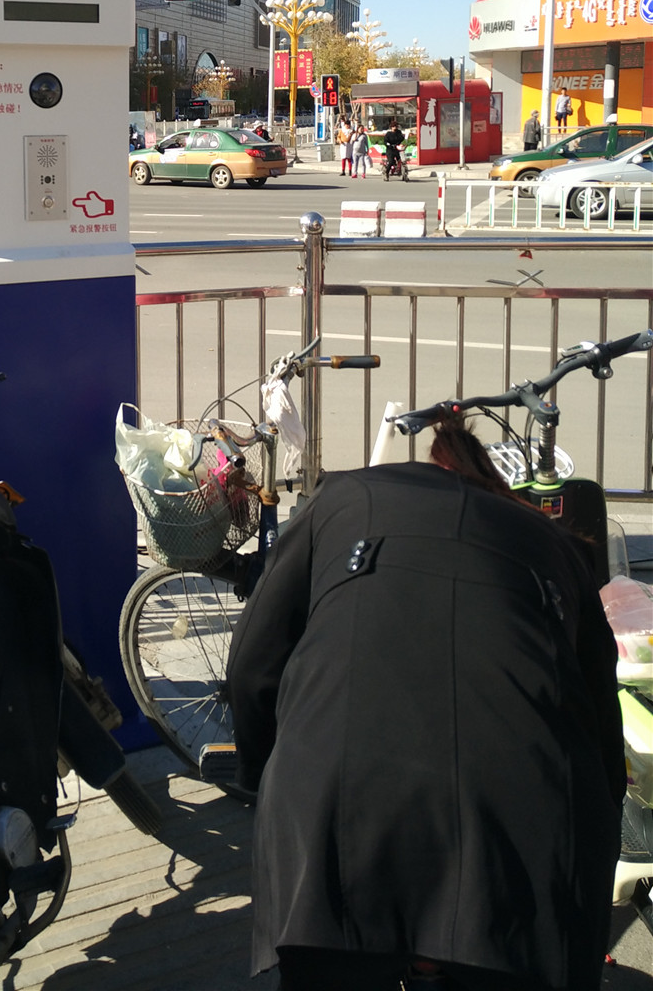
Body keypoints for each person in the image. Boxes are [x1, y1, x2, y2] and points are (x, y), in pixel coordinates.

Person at [227, 417, 624, 991]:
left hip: (337, 812)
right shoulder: (556, 545)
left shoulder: (345, 496)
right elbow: (604, 730)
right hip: (531, 834)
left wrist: (260, 778)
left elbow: (251, 666)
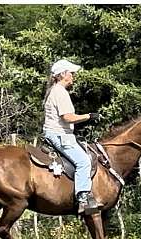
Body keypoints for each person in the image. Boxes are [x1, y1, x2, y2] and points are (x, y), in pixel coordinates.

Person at [42, 59, 101, 214]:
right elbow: (68, 117)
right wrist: (89, 116)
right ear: (63, 75)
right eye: (71, 73)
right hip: (59, 134)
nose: (73, 76)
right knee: (84, 161)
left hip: (56, 133)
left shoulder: (54, 90)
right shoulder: (60, 92)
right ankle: (83, 198)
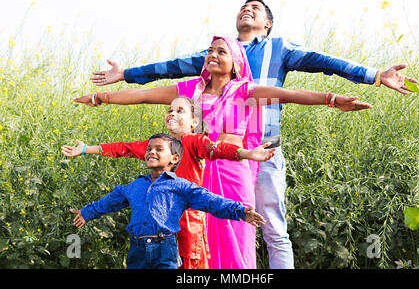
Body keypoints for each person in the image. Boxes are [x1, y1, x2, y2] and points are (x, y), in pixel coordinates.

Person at [87, 0, 419, 269]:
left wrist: (373, 76)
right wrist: (123, 76)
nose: (248, 9)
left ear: (268, 23)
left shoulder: (278, 51)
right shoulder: (209, 63)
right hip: (207, 156)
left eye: (256, 8)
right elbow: (165, 72)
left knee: (270, 225)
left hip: (262, 149)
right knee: (199, 230)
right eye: (244, 6)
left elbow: (323, 63)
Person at [63, 96, 275, 269]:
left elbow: (217, 149)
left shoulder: (194, 141)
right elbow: (124, 148)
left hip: (189, 221)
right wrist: (85, 149)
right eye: (170, 110)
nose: (172, 113)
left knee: (191, 266)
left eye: (180, 110)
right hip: (156, 222)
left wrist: (247, 153)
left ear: (193, 123)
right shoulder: (156, 147)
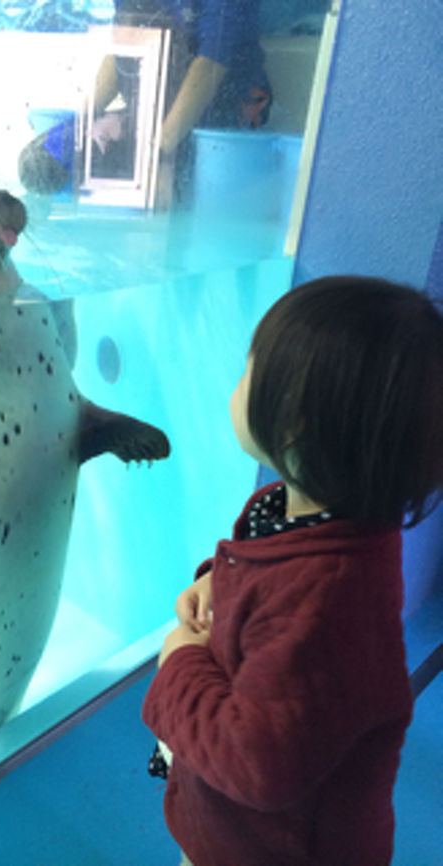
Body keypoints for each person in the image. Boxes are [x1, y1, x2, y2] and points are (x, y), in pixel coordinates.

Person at [142, 276, 443, 866]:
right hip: (230, 830)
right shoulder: (301, 513)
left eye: (247, 369)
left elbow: (256, 764)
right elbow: (268, 576)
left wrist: (179, 659)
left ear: (294, 422)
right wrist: (217, 584)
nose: (236, 384)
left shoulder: (330, 601)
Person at [19, 0, 271, 202]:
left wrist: (157, 153)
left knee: (174, 187)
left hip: (221, 102)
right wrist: (85, 119)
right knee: (41, 165)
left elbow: (212, 63)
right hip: (151, 101)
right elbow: (124, 45)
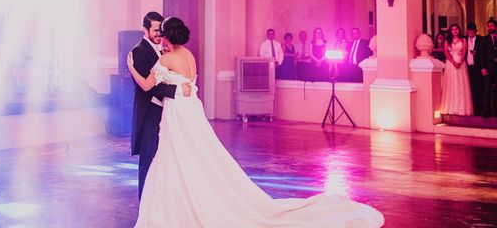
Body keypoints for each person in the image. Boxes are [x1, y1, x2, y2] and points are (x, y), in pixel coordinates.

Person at [127, 17, 384, 227]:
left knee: (177, 154)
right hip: (192, 109)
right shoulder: (190, 56)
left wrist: (132, 68)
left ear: (168, 37)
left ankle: (180, 205)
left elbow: (148, 85)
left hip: (177, 113)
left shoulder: (167, 58)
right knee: (198, 153)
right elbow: (187, 85)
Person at [130, 11, 192, 200]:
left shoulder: (167, 51)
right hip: (150, 114)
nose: (159, 34)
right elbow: (147, 88)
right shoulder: (139, 51)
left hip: (169, 112)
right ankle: (145, 206)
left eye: (161, 30)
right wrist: (176, 91)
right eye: (156, 30)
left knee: (167, 160)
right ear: (145, 29)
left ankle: (164, 203)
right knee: (149, 161)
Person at [439, 24, 473, 116]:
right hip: (450, 63)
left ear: (459, 30)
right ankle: (451, 107)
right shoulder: (447, 41)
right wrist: (453, 62)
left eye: (456, 29)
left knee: (461, 84)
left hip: (461, 63)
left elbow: (464, 51)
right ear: (450, 31)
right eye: (452, 29)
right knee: (451, 84)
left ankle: (462, 108)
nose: (454, 31)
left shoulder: (463, 40)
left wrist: (460, 61)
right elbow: (446, 52)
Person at [480, 18, 497, 117]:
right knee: (486, 89)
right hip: (488, 69)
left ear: (495, 27)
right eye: (488, 26)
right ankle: (486, 110)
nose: (490, 28)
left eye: (492, 26)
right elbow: (482, 55)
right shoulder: (484, 39)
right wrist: (483, 68)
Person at [466, 23, 483, 116]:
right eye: (469, 32)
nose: (471, 34)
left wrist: (478, 53)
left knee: (478, 88)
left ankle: (478, 109)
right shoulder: (464, 39)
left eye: (472, 32)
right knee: (469, 88)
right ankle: (470, 108)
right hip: (467, 67)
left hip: (477, 67)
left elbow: (484, 52)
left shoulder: (481, 39)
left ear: (476, 31)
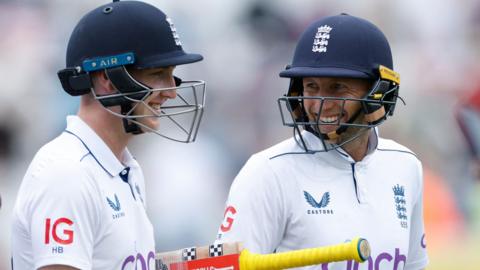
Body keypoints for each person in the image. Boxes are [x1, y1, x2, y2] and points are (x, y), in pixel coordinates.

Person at [216, 14, 428, 270]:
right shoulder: (267, 172)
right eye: (311, 86)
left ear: (378, 91)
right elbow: (226, 266)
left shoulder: (405, 165)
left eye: (338, 87)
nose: (319, 104)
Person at [11, 1, 205, 269]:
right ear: (108, 79)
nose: (172, 91)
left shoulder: (124, 168)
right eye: (158, 74)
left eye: (172, 75)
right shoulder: (67, 173)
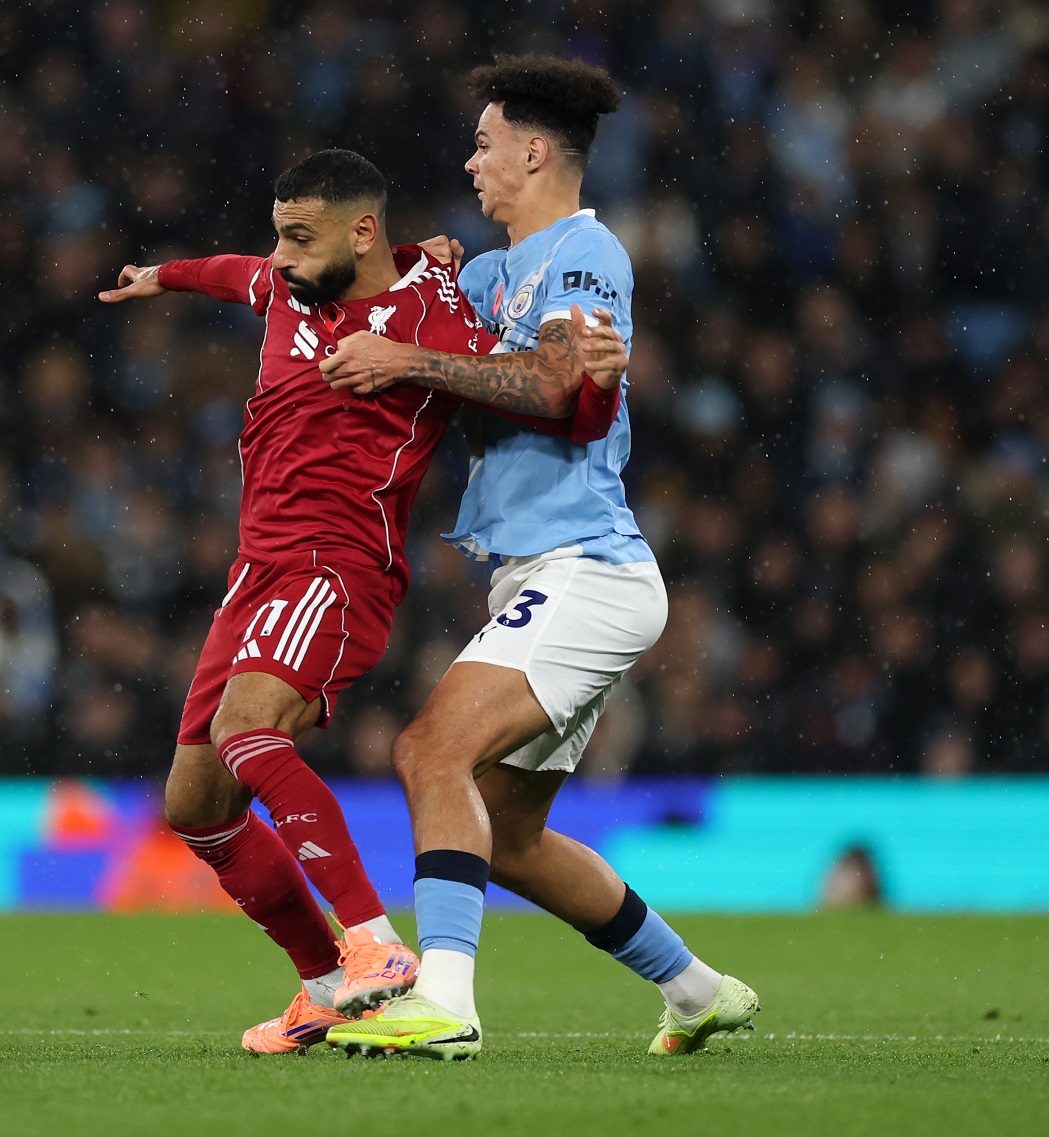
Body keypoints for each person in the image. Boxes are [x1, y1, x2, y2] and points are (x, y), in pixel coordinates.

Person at [99, 148, 628, 1053]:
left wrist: (596, 390)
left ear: (362, 232)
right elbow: (237, 275)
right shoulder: (284, 285)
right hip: (255, 571)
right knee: (195, 804)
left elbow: (543, 401)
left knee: (248, 730)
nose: (284, 258)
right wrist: (165, 277)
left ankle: (375, 944)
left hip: (334, 563)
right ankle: (323, 983)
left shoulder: (436, 314)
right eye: (279, 237)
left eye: (301, 239)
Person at [321, 56, 760, 1060]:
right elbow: (400, 334)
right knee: (508, 838)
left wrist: (412, 356)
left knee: (428, 750)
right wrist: (410, 280)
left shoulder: (585, 252)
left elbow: (557, 386)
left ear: (532, 149)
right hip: (537, 573)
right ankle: (696, 991)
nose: (470, 162)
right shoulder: (484, 273)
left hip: (588, 569)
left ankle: (444, 1002)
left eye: (483, 143)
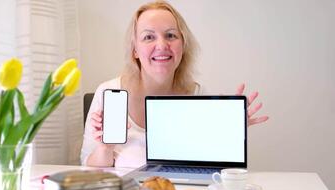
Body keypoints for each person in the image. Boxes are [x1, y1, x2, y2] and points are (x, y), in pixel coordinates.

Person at [80, 0, 269, 168]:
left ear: (183, 45)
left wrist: (227, 134)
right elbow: (86, 165)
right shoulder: (108, 92)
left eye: (171, 35)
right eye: (148, 37)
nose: (162, 45)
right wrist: (105, 148)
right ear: (134, 50)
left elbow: (209, 165)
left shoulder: (198, 94)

▶ **Work task**:
Would you give again, exactly, the lines in the data above that run from the line containing "left elbow: (484, 52)" to the line containing "left hip: (588, 569)"? Include both ends and no pictures.

▶ **Exercise output**:
left elbow: (484, 52)
left shoulder: (481, 39)
left ear: (476, 31)
Body keypoints for each person in the image. Boxes are [x1, y1, x2, y2] and points are (x, y), in pixel coordinates.

Person at [216, 14, 428, 270]:
right shoulder: (267, 172)
right eye: (311, 86)
left ear: (378, 91)
right elbow: (226, 266)
left shoulder: (405, 165)
left eye: (338, 87)
nose: (319, 104)
Person at [11, 1, 205, 269]:
right ear: (108, 79)
nose: (172, 91)
left shoulder: (124, 168)
right eye: (158, 74)
left eye: (172, 75)
right shoulder: (67, 173)
Body keypoints for each person in the image. Boxes are [x1, y1, x2, y2] and points are (x, y), in pixel coordinates.

Person at [99, 148, 628, 1053]:
left wrist: (596, 390)
left ear: (362, 232)
right elbow: (237, 275)
right shoulder: (284, 285)
right hip: (255, 571)
right knee: (195, 804)
left elbow: (543, 401)
left knee: (248, 730)
nose: (284, 258)
right wrist: (165, 277)
left ankle: (375, 944)
left hip: (334, 563)
right ankle: (323, 983)
left shoulder: (436, 314)
right eye: (279, 237)
left eye: (301, 239)
Person at [321, 56, 760, 1060]:
right elbow: (400, 334)
right knee: (508, 838)
left wrist: (412, 356)
left knee: (428, 750)
right wrist: (410, 280)
left shoulder: (585, 252)
left elbow: (557, 386)
left ear: (532, 149)
right hip: (537, 573)
right ankle: (696, 991)
nose: (470, 162)
right shoulder: (484, 273)
left hip: (588, 569)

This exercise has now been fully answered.